Take a multi-well plate containing a mammalian epithelial cell culture.

In the test wells, add a bacterial pathogen along with polymer beads coupled to bacterial surface proteins.

In the control wells, add the pathogen and beads lacking bacterial surface proteins. Incubate.

In the test wells, the beads mimic the bacterial surface and compete with the pathogen for binding to epithelial cell membrane phosphatidic acid, reducing bacterial attachment.

In the control wells, beads do not affect bacterial attachment.

Remove the media and wash with buffer to eliminate unbound components.

Incubate with a non-ionic detergent to lyse the cells, releasing membrane-attached bacteria and beads.

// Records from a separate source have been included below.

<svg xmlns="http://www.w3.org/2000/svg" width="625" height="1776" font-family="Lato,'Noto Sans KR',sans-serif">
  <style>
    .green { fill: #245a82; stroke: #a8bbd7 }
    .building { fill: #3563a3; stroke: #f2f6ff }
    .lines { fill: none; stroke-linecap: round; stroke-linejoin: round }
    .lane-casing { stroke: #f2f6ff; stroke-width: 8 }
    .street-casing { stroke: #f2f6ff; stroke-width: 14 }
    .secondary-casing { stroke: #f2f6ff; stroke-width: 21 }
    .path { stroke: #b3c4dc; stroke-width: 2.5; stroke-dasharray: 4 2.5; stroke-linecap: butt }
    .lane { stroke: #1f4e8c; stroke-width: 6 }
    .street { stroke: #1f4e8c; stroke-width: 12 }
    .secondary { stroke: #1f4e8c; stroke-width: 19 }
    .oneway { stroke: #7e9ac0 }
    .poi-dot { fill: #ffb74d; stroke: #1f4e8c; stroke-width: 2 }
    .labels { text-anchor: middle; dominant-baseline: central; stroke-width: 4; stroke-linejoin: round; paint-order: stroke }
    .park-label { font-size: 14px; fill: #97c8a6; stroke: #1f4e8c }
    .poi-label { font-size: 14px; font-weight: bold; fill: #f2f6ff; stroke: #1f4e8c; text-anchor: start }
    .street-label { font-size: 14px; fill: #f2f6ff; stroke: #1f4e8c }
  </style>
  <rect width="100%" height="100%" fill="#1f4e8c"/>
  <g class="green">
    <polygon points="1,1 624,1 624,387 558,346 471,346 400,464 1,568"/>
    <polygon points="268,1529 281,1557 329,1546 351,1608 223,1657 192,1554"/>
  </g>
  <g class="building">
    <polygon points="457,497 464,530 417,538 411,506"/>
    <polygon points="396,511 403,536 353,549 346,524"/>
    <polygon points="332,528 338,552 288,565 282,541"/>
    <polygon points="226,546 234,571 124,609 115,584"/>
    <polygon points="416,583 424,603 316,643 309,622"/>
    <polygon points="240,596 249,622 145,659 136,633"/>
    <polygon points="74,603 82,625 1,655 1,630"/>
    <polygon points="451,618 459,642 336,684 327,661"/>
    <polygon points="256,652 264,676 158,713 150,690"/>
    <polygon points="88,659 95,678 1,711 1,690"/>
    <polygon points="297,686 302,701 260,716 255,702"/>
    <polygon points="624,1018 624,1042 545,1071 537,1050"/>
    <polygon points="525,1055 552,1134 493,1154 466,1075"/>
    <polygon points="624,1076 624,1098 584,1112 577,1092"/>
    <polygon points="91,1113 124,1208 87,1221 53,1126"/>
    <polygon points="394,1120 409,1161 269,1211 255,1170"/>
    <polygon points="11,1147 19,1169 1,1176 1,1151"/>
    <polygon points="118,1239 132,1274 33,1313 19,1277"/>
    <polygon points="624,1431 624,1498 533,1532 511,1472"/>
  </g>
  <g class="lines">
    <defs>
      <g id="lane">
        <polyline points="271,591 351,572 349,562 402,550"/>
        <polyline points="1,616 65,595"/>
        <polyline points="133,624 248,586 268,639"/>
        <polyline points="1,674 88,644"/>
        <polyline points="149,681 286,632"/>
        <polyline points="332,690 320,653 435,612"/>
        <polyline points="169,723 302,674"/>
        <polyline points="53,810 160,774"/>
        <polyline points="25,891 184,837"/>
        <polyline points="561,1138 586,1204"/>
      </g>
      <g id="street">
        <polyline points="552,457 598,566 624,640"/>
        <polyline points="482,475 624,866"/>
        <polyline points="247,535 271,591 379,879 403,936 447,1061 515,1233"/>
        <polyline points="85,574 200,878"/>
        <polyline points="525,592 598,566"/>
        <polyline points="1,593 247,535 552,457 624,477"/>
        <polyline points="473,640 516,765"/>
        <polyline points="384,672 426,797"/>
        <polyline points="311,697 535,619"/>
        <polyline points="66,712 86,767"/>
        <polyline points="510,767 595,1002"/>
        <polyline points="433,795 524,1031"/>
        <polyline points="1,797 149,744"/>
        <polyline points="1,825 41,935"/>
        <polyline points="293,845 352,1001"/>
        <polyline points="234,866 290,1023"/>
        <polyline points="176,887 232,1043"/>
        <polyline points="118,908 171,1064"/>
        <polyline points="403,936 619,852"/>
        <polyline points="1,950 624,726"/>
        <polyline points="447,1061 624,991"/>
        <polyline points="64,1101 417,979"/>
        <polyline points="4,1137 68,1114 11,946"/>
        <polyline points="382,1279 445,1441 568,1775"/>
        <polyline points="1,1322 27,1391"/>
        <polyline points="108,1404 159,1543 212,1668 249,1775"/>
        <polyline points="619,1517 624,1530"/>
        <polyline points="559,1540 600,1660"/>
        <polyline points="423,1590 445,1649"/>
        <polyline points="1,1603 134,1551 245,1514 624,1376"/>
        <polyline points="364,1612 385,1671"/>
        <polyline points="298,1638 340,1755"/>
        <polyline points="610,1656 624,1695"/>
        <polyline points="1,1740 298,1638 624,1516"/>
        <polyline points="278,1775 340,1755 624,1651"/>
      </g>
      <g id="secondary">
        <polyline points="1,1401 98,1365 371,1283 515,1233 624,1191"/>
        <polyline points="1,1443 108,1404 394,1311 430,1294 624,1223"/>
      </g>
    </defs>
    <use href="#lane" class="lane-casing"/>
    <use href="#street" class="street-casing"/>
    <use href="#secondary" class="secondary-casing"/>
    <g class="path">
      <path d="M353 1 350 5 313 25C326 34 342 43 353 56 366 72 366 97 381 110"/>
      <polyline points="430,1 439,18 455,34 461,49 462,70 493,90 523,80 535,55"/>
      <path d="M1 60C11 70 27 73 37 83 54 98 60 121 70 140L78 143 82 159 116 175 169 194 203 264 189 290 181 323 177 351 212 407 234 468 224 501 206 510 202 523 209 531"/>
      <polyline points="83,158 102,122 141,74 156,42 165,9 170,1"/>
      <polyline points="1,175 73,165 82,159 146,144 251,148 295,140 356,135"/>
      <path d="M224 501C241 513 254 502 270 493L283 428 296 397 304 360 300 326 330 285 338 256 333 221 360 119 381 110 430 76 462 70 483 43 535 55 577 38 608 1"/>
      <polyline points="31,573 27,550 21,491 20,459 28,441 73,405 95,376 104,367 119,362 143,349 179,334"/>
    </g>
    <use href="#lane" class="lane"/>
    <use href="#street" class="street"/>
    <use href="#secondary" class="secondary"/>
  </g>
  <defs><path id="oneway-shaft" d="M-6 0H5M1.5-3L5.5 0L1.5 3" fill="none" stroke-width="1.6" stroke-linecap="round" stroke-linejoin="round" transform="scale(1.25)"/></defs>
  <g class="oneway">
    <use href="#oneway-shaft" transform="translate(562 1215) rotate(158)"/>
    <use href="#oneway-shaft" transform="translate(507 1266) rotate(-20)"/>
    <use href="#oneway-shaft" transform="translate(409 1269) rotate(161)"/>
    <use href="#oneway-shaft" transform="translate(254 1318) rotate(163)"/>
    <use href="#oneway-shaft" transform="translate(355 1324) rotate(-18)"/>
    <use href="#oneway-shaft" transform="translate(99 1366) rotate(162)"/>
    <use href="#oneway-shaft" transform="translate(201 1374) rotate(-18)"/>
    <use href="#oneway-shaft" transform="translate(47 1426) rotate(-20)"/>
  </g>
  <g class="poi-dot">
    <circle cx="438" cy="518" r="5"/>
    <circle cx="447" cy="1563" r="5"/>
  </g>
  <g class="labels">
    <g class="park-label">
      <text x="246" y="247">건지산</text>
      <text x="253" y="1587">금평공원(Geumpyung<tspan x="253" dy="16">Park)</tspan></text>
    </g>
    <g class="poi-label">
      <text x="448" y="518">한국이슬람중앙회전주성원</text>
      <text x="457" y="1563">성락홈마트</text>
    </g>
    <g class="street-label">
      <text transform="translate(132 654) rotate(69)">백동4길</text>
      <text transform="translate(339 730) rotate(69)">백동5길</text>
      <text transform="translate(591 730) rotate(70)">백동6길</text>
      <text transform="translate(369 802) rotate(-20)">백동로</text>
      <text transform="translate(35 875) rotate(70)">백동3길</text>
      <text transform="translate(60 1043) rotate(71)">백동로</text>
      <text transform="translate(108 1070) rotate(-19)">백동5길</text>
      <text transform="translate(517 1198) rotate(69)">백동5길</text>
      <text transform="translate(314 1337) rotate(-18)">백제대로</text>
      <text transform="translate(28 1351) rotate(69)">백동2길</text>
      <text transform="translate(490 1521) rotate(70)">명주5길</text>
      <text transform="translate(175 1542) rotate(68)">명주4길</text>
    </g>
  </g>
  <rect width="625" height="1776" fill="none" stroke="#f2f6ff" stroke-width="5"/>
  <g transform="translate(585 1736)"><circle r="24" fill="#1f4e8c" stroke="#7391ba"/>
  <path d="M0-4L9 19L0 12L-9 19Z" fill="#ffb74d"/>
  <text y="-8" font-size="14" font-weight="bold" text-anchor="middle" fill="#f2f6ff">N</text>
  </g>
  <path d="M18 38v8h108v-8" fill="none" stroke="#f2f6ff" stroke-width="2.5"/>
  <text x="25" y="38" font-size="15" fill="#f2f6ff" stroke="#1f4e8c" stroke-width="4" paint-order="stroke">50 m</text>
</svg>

Pipette the lysate to create a homogeneous suspension, and serially dilute the homogenate using buffer.

Transfer the dilutions onto agar plates, incubate to allow colony formation, and count the colonies.

The test plate exhibits fewer colonies than the controls, indicating reduced bacterial-host interactions.

Prepare infection media by diluting bacterial cultures into colorless DMEM without additives.

Prewarmed to 37 degrees Celsius containing 10% volume to volume bead suspension. To give an MOI of 10, prepare one milliliter per well and 10 to 20%excess volume per sample. Remove the old medium from the wells and wash the cultured HeLa cells by adding to each well one milliliter of sterile PBS prewarm to 37 degrees Celsius. Remove the PBS and add one milliliter of infection medium per well. Add solutions containing control beads and bacteria as positive controls and adhesion beads and no bacteria as negative controls.

Add DMEM containing 0.1% Triton X 100 as lysis controls.

Incubate the plate in a tissue culture incubator at 37 degrees Celsius for the desired amount of time.

Measurements of bacterial adhesion are made one hour after infection. Remove the media from the cell layer and thoroughly wash the cell layer with sterile prewarmed PBS to remove any unattached cells. Wash at least three to four times with one milliliter of PBS each time. Lyse the host cells by adding to each well one milliliter of a sterile 1%volume to volume Triton X 100 solution in PBS. Incubate the plate at 37 degrees Celsius for five minutes.

Pipette each sample up and down several times before transferring the contents of each well to separate 1.5 milliliter tubes. Prepare tenfold serial dilutions of the samples into sterile PBS. Plate 100 microliters of each sample on marine LB agar and spread using a cell spreader. Optimize which dilution to plate depending on the bacterial strains and time point.

For this experimental setup a 10 to the fifth or 10 to the sixth fold dilution will give a suitable number of CFUs. Incubate the plates at 37 degrees Celsius overnight. On the following day, enumerate bacteria by colony counting.